Oh and, as others will have mentioned, the benefit to her mental health gained by walking through bluebell woods and countryside in general is very real.

You do risk causing real damage to her mental health, long term, if you wrap her in cotton wool, limit her freedom and her autonomy - her ability to make rational choices for herself - and set her up to worry about infinitessimally small risks of things outside her control, in everyday situations. That's a recipe for a life worry, anxiety and lost opportunity.

AvocadosBeforeMortgages · 26/04/2019 09:51

And people wonder why teenagers have increasing levels of mental health problems - not allowed to go for a walk and connect with nature; fear and paranoia about personal safety instilled into them by their own parents.

There are sensible precautions to take (for instance, don't walk home alone at night when you're drunk) but avoiding a walk in the woods is going to do more harm than good. Attacks in these circumstances are incredibly rare - she's far, far, far more likely to be hit by a car mounting the pavement and hitting her, for instance.

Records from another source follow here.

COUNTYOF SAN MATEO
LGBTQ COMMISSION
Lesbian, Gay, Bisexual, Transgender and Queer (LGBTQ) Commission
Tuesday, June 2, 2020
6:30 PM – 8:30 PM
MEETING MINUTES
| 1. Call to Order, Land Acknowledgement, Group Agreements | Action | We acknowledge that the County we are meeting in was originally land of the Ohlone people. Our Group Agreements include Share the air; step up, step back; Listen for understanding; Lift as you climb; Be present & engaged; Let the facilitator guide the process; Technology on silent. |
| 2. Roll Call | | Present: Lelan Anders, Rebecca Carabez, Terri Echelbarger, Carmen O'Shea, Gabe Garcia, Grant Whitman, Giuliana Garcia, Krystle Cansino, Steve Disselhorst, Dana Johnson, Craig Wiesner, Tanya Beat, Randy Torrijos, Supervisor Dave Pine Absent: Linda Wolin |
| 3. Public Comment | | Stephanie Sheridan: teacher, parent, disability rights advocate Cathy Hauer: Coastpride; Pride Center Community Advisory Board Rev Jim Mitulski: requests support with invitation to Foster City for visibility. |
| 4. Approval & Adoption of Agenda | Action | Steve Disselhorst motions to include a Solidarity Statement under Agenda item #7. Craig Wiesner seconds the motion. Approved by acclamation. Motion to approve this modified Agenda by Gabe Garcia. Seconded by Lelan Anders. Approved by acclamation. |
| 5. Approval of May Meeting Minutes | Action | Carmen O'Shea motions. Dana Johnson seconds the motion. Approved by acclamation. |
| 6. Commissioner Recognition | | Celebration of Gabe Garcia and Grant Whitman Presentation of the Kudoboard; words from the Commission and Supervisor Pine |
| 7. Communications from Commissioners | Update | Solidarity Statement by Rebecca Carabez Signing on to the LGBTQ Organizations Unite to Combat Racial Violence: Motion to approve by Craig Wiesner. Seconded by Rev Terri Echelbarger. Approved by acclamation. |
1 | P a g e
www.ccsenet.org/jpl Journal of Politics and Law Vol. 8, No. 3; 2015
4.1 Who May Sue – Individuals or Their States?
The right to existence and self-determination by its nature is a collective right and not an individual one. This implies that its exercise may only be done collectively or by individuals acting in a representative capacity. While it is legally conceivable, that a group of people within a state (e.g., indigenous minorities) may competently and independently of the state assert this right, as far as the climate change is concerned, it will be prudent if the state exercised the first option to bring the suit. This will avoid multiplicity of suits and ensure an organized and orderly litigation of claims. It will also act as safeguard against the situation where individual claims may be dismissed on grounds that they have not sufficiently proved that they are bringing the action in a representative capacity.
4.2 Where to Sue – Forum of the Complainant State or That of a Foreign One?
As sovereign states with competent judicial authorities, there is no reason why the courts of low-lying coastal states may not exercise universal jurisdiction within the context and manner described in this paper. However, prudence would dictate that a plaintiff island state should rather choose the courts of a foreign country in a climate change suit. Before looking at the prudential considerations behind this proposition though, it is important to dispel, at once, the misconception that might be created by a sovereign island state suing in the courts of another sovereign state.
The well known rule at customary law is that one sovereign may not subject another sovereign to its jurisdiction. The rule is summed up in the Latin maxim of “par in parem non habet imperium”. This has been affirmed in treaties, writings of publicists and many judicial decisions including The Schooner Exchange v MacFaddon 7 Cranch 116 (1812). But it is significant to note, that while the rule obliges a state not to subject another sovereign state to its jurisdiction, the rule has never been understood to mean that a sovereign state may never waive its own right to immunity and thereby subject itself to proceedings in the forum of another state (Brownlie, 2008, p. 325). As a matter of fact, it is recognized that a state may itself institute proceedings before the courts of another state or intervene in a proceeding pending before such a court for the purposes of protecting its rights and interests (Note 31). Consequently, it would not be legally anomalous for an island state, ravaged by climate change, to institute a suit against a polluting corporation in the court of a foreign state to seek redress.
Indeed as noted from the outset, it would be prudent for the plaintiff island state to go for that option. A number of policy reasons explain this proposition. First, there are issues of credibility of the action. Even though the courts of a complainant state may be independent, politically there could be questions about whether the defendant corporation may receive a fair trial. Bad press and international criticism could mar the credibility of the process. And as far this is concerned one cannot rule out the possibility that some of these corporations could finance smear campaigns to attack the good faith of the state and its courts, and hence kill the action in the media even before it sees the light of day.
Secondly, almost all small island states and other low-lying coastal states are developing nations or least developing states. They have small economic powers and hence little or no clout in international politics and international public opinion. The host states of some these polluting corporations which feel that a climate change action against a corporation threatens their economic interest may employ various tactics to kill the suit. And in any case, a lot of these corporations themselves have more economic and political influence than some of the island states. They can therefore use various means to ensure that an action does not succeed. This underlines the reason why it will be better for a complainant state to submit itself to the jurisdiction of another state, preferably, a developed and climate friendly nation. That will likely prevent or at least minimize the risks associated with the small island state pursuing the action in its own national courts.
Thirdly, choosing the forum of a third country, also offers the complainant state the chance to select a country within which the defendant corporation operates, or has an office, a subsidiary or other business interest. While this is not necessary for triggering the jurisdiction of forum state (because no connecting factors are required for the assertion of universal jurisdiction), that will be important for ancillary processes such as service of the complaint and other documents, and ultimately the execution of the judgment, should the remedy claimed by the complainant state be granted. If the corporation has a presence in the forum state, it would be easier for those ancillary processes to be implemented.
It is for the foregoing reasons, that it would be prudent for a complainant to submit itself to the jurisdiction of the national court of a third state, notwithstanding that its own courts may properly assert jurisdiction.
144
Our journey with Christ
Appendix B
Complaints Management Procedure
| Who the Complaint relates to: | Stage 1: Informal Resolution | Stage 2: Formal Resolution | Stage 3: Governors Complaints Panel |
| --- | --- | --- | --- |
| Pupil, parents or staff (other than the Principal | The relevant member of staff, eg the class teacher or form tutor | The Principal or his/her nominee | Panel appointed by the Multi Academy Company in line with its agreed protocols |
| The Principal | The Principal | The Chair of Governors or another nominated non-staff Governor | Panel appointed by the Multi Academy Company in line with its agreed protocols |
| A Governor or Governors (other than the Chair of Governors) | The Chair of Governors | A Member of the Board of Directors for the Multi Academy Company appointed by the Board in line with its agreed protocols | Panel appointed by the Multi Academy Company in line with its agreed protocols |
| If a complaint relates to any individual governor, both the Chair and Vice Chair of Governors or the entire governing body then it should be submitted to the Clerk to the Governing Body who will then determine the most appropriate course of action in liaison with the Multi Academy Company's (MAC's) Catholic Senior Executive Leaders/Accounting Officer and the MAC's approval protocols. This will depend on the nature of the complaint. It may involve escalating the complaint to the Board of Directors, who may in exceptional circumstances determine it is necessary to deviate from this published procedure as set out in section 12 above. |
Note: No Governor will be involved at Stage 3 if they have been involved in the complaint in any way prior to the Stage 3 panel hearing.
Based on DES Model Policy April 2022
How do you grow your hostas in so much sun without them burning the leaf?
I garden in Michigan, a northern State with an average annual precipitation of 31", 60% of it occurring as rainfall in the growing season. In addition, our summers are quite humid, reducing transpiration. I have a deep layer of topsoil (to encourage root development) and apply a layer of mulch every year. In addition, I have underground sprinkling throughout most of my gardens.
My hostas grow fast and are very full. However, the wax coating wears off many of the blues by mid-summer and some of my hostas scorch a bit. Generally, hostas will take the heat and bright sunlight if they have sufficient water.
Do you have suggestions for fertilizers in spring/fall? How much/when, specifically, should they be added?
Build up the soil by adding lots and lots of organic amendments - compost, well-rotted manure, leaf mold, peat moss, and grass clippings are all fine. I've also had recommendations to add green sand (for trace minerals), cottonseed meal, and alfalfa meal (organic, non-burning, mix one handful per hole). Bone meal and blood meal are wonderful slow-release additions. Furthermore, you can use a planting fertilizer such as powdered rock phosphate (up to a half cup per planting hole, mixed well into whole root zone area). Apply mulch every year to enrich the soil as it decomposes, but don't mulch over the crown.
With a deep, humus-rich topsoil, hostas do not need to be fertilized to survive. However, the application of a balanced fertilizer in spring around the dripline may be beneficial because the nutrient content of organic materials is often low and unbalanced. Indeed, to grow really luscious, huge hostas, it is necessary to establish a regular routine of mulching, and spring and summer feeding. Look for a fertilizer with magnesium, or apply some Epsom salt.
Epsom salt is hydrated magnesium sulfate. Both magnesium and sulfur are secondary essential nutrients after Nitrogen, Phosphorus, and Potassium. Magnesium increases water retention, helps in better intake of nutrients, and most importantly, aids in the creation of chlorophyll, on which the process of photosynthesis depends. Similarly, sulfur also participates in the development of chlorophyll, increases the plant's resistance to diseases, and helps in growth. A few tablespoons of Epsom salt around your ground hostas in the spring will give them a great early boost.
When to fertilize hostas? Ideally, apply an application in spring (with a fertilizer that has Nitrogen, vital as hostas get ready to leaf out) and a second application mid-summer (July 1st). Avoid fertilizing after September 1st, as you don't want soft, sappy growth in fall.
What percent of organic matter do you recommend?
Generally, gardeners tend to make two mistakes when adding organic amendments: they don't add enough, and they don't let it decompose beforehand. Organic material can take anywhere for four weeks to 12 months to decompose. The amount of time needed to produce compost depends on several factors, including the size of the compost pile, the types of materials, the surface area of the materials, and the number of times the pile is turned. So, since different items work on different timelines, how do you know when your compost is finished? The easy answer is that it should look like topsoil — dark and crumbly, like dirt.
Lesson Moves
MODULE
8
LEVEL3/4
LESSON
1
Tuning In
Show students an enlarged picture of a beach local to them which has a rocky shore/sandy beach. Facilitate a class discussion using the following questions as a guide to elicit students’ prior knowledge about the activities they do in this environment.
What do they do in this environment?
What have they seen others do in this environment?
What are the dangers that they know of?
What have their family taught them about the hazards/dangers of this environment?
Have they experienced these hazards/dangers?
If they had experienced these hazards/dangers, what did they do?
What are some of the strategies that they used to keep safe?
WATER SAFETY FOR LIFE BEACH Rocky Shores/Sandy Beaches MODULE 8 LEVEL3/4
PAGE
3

Presumably two years from now she'll be off at university drinking cheap vodka and living in grotty areas (and having the time of her life). In my experience the ones who were partying 24/7 and taking stupid risks were the ones who had grown up in overly sheltered homes (one from a deeply religious home springs to mind as having spent most of first year drunk or hungover). It's best to allow teenagers increasing levels of freedom rather than keep them wrapped in cotton wool so long they can't wait to get away.

TimeIhadaNameChange · 26/04/2019 09:53

It depends where you live. Round where I live now, fine. Where I used to live, on the outskirts of Epping Forest, not so fine. There were too many attacks in that forest when I was growing up for me to be comfortable even now going for a walk there on my own.